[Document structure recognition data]
►

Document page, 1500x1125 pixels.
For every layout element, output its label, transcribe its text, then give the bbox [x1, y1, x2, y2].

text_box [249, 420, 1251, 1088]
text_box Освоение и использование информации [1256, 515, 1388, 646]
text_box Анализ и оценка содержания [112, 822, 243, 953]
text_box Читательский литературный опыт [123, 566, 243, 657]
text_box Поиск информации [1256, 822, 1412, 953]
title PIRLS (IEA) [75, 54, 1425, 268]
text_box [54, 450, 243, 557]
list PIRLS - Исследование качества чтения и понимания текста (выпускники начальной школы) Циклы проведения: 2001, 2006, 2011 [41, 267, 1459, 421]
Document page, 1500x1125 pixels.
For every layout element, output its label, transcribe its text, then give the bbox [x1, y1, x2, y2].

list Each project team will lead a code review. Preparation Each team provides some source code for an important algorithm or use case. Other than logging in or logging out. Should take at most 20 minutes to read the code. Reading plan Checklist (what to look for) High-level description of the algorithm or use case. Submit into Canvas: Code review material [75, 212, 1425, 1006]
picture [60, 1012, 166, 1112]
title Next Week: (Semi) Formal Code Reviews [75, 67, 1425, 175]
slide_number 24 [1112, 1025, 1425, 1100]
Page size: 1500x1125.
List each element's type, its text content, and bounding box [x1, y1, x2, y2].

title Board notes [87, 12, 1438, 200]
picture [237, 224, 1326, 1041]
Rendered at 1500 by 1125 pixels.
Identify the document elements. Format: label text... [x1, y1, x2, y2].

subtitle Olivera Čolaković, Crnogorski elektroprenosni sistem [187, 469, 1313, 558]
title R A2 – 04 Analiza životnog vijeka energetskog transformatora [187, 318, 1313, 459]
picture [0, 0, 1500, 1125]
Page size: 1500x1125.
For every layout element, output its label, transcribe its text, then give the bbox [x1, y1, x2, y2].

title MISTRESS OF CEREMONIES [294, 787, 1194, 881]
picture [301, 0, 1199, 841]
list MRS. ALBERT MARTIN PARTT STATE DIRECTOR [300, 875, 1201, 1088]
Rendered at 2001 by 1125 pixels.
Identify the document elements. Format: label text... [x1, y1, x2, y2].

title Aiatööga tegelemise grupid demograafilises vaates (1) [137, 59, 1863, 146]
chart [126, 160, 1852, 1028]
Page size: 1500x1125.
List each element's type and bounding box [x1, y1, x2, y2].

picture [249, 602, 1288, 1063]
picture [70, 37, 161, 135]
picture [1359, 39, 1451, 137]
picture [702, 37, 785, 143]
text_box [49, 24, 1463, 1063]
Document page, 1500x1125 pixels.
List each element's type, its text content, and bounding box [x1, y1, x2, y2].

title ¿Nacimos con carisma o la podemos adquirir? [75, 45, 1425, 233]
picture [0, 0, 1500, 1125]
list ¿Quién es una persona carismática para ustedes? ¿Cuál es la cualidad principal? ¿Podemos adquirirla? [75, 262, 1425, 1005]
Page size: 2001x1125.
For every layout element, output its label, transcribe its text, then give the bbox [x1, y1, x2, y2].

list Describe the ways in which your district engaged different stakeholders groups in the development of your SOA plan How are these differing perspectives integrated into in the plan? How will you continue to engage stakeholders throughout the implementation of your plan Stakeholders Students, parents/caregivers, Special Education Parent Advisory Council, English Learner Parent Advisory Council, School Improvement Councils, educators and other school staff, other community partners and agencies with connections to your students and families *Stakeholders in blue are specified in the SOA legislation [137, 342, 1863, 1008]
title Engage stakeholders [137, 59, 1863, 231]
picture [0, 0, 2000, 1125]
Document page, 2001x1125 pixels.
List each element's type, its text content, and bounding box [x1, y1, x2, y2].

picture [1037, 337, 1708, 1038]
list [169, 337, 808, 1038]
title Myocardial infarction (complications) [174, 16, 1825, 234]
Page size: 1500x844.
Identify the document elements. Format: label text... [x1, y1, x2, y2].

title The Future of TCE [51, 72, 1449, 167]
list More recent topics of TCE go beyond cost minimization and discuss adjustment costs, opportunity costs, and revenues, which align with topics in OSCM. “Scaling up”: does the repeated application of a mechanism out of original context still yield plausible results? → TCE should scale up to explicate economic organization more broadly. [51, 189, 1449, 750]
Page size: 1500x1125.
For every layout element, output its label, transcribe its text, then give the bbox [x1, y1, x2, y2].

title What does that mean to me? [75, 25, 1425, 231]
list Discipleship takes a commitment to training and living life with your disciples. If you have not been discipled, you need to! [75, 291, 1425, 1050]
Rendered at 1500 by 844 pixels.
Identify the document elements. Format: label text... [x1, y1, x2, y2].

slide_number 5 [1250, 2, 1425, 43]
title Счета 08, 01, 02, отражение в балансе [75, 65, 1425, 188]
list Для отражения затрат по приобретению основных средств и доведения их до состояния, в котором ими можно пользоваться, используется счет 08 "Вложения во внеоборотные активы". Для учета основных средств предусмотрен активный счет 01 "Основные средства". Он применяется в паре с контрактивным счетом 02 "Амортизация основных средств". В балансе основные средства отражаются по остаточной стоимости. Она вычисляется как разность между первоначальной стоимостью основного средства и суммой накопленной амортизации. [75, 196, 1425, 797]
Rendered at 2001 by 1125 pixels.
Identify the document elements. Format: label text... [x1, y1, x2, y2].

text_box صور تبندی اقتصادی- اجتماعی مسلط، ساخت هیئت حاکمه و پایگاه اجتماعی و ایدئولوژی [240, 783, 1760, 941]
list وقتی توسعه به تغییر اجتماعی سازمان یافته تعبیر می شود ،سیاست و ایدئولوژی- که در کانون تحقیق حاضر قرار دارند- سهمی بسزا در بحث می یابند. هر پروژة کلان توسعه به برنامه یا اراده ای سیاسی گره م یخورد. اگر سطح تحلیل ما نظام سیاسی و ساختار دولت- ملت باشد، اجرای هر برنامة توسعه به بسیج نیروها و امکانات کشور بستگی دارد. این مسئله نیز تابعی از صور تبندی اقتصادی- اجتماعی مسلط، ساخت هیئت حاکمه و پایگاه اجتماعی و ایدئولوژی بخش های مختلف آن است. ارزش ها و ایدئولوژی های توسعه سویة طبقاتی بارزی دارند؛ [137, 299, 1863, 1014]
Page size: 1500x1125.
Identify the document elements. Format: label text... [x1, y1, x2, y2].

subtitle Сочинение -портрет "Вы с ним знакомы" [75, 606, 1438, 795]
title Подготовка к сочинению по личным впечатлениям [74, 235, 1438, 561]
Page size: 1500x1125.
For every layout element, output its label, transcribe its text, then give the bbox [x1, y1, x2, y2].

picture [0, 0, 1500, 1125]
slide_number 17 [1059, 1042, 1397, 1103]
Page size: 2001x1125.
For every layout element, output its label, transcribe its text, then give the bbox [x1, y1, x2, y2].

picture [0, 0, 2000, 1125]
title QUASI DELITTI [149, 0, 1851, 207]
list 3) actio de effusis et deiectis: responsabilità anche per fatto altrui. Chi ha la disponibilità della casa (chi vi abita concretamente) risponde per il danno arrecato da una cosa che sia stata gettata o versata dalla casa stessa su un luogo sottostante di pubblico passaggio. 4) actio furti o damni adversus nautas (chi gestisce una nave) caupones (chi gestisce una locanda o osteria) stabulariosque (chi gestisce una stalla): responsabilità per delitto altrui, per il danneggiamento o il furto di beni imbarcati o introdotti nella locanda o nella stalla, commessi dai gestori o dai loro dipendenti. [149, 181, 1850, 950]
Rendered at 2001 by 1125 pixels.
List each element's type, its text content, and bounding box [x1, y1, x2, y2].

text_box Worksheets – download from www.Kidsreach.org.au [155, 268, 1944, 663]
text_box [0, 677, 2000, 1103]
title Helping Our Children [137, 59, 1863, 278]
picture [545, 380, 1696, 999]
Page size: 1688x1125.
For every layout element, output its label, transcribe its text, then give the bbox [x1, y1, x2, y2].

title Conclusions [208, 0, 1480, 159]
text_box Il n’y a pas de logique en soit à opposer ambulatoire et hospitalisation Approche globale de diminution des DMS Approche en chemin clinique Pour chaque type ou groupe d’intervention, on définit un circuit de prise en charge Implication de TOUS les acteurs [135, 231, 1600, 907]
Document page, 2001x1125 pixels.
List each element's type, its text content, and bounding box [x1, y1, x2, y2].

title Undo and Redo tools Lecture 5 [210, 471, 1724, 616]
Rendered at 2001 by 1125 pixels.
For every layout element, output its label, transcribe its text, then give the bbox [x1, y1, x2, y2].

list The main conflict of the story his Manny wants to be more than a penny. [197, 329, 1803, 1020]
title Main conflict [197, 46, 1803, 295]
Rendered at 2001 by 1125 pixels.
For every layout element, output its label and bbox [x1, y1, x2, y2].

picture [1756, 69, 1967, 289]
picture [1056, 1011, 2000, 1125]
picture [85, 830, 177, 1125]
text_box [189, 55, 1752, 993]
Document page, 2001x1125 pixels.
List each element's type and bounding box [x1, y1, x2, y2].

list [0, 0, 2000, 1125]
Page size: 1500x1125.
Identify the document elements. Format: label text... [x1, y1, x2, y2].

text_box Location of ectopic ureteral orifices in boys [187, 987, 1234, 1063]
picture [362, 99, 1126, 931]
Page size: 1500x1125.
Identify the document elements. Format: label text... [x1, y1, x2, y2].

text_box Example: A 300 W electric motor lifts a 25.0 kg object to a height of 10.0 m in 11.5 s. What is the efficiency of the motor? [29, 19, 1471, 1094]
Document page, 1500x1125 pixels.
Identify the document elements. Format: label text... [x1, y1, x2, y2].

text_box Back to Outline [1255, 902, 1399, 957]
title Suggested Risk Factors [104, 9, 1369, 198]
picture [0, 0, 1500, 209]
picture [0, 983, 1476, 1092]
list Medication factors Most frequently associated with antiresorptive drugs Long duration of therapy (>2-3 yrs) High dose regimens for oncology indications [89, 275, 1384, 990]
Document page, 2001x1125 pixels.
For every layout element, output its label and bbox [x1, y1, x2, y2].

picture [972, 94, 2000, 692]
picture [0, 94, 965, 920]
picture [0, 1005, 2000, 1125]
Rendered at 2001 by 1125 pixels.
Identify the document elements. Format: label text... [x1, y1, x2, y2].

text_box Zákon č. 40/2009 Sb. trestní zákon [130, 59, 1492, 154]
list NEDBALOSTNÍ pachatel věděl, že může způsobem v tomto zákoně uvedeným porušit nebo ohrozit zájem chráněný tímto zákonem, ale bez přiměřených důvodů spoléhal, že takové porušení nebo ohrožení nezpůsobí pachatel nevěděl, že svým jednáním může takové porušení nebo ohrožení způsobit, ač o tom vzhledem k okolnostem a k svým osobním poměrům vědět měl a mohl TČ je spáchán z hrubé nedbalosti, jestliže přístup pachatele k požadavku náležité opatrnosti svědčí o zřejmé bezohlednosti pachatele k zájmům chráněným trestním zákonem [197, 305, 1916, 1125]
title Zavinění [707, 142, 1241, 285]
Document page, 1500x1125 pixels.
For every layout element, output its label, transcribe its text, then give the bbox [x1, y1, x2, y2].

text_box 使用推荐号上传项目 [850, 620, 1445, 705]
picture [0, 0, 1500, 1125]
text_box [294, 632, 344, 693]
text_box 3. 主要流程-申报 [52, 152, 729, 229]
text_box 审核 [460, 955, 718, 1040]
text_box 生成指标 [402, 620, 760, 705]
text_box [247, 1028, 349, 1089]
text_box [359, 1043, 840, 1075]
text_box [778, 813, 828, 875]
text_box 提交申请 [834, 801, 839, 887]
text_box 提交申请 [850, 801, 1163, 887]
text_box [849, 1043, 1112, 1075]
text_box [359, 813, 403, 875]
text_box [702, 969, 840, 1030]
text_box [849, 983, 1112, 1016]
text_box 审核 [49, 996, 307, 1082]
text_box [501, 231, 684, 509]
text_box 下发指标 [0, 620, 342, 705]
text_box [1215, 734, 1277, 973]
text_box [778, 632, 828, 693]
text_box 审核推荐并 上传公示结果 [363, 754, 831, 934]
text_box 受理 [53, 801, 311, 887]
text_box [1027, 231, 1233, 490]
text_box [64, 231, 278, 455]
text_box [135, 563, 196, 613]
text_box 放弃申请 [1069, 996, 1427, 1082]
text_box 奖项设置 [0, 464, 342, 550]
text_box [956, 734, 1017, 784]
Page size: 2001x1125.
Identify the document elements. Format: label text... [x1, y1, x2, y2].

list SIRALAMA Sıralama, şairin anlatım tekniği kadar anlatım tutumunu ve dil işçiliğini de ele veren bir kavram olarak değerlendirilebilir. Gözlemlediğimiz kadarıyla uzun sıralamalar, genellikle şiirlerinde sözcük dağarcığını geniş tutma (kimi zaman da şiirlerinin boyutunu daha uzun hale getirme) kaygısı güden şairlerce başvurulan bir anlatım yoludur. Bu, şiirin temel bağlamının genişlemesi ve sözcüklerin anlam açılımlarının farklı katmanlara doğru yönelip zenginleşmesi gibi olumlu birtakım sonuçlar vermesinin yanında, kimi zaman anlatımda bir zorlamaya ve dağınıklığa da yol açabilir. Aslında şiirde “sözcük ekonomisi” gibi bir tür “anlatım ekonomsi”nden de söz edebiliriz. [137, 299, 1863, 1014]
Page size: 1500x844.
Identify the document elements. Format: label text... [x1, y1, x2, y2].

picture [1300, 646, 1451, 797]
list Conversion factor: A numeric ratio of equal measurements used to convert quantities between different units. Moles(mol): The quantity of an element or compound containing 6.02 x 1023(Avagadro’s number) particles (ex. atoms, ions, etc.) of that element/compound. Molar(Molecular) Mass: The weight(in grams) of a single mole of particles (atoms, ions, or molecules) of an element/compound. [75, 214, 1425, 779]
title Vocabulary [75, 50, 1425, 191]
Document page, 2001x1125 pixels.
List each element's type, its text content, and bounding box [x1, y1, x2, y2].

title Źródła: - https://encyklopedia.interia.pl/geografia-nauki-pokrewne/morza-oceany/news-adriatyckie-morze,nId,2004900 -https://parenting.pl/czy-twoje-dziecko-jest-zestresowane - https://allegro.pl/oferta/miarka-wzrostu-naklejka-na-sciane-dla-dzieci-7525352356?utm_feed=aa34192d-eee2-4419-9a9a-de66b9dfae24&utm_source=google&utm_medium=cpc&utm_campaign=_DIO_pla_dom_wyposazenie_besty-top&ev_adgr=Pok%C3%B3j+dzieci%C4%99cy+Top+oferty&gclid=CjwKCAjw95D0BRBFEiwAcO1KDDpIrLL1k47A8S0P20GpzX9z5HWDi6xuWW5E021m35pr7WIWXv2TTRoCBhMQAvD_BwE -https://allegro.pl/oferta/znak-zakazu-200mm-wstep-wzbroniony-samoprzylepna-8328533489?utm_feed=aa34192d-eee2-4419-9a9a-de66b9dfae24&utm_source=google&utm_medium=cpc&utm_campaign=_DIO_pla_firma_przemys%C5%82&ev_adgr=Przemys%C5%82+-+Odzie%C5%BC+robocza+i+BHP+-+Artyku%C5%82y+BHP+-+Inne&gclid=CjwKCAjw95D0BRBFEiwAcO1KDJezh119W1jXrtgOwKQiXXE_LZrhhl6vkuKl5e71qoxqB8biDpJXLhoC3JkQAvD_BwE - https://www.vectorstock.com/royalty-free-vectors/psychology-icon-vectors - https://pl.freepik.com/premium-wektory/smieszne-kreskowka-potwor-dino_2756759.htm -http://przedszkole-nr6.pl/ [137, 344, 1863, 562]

◄

▶ _What to work on_
The answer should be an exact copy of the lines from the first line of the data through the line with "Rendered at 1500 by 1125 pixels." and should contain nothing else.

▶ _Solution for this problem_
Document page, 1500x1125 pixels.
For every layout element, output its label, transcribe its text, then give the bbox [x1, y1, x2, y2].

text_box [249, 420, 1251, 1088]
text_box Освоение и использование информации [1256, 515, 1388, 646]
text_box Анализ и оценка содержания [112, 822, 243, 953]
text_box Читательский литературный опыт [123, 566, 243, 657]
text_box Поиск информации [1256, 822, 1412, 953]
title PIRLS (IEA) [75, 54, 1425, 268]
text_box [54, 450, 243, 557]
list PIRLS - Исследование качества чтения и понимания текста (выпускники начальной школы) Циклы проведения: 2001, 2006, 2011 [41, 267, 1459, 421]
Document page, 1500x1125 pixels.
For every layout element, output its label, transcribe its text, then give the bbox [x1, y1, x2, y2].

list Each project team will lead a code review. Preparation Each team provides some source code for an important algorithm or use case. Other than logging in or logging out. Should take at most 20 minutes to read the code. Reading plan Checklist (what to look for) High-level description of the algorithm or use case. Submit into Canvas: Code review material [75, 212, 1425, 1006]
picture [60, 1012, 166, 1112]
title Next Week: (Semi) Formal Code Reviews [75, 67, 1425, 175]
slide_number 24 [1112, 1025, 1425, 1100]
Page size: 1500x1125.
List each element's type, its text content, and bounding box [x1, y1, x2, y2].

title Board notes [87, 12, 1438, 200]
picture [237, 224, 1326, 1041]
Rendered at 1500 by 1125 pixels.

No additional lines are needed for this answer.